Task brief: The required output is the lines below from the line containing "itch lotion, and generally feel like a tur" to the line containing "something in my b", inclusive, retyped exactly. No other lines belong in it.

Extracted page text data
────────
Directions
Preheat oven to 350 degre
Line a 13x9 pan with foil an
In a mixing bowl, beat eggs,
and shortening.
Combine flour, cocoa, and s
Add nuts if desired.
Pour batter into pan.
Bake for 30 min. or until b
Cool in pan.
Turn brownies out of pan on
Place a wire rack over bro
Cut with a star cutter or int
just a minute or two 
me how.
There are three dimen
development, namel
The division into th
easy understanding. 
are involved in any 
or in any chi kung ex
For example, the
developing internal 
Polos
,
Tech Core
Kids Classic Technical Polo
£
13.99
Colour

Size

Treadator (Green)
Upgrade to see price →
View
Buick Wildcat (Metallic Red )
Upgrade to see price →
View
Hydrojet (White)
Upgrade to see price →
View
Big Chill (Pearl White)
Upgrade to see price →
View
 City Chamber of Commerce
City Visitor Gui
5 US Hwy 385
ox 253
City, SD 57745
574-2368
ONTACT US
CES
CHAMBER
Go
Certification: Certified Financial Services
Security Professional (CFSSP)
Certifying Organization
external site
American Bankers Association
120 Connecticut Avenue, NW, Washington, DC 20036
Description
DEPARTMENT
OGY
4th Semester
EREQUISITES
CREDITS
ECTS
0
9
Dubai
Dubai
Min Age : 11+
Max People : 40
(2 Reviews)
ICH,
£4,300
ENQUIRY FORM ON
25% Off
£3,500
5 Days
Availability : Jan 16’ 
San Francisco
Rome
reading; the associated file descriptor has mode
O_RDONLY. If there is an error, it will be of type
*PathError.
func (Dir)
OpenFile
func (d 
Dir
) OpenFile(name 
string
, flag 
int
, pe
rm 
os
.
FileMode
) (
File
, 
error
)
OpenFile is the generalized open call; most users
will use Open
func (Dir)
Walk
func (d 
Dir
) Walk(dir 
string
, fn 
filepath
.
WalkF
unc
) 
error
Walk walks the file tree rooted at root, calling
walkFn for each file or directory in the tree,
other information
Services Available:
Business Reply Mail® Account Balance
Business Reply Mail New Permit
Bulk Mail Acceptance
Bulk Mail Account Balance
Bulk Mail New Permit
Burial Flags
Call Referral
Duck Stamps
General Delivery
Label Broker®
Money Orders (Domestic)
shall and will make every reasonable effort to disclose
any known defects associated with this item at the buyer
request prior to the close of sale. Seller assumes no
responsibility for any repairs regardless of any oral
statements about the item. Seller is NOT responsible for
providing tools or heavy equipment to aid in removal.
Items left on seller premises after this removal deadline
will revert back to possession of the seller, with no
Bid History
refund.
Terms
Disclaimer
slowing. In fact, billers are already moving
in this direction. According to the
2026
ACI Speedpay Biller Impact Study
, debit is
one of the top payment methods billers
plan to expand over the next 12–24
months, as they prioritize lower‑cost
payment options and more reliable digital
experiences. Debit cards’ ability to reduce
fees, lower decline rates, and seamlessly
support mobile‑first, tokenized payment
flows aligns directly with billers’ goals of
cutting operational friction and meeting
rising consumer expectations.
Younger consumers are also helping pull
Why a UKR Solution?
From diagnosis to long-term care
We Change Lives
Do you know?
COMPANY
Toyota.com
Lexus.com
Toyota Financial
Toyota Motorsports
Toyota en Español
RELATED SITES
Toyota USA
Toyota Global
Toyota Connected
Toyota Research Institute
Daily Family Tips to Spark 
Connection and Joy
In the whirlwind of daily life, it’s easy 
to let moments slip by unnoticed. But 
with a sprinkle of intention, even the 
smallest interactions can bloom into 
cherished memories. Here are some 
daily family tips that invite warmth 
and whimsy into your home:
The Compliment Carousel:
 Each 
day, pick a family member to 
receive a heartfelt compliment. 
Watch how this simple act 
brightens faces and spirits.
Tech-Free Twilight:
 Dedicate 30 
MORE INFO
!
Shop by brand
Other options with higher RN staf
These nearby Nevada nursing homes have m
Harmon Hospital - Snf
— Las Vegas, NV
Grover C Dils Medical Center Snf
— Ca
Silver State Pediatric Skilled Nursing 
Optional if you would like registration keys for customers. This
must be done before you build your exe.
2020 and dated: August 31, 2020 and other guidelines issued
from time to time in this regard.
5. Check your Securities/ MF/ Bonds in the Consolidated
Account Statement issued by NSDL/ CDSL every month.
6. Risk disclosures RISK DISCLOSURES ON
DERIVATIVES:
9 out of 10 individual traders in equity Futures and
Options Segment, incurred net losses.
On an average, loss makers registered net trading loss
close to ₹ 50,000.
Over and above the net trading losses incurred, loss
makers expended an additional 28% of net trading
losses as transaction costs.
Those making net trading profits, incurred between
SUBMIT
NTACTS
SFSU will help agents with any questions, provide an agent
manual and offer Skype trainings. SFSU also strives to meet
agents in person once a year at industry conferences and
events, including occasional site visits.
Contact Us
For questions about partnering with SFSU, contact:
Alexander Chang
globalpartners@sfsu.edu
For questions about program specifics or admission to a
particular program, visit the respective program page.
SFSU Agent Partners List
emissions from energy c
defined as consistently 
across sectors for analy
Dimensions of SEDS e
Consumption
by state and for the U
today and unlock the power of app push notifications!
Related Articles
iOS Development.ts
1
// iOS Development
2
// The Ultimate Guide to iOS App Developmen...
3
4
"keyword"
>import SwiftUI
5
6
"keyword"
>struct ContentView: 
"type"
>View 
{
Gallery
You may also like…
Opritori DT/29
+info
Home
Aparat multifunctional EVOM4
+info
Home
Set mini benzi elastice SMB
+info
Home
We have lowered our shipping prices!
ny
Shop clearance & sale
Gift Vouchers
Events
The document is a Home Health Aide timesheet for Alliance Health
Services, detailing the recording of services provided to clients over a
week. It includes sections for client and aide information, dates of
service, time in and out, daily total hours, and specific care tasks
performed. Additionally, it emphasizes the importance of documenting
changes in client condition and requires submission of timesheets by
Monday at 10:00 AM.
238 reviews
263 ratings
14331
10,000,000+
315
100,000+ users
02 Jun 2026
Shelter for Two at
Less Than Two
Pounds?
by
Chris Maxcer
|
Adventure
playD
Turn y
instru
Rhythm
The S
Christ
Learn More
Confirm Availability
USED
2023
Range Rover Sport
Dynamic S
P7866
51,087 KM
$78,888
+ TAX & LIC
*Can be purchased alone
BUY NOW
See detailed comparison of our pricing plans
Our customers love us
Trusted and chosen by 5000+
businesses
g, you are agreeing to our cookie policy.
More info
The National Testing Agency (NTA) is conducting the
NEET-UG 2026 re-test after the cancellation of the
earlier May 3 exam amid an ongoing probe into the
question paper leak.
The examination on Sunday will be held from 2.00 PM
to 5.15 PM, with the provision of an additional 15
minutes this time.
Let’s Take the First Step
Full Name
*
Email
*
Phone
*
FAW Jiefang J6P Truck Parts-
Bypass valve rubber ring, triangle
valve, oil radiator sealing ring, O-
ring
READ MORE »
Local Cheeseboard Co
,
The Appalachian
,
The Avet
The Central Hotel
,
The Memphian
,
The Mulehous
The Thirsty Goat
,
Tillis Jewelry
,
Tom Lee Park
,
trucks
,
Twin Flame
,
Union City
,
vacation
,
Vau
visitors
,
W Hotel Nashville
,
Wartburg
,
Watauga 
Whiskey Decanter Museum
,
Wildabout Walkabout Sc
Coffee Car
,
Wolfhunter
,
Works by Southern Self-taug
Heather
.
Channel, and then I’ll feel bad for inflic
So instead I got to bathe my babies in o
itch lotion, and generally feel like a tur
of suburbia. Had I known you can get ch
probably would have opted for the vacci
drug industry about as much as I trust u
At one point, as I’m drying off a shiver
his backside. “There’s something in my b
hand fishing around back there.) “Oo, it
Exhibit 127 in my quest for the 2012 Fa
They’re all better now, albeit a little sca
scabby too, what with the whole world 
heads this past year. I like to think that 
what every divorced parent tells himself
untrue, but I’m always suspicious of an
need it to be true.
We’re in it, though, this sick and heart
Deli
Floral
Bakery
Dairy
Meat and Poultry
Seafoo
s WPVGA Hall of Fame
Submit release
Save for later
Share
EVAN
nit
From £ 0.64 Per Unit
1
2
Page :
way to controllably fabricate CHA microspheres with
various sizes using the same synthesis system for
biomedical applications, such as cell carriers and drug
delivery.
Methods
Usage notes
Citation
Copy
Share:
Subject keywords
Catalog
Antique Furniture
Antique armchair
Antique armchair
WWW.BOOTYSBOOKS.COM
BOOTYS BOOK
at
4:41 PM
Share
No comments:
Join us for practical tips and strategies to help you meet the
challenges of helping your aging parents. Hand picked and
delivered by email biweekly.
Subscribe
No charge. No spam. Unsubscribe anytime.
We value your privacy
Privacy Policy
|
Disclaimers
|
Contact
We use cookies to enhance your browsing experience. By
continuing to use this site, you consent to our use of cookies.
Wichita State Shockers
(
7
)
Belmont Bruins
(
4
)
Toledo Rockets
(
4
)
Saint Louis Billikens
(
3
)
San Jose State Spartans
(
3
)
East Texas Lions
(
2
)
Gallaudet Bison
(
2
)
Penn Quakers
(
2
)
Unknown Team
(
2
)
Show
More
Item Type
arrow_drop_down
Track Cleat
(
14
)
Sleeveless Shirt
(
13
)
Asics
────────
Output of the exercise:
itch lotion, and generally feel like a tur
of suburbia. Had I known you can get ch
probably would have opted for the vacci
drug industry about as much as I trust u
At one point, as I’m drying off a shiver
his backside. “There’s something in my b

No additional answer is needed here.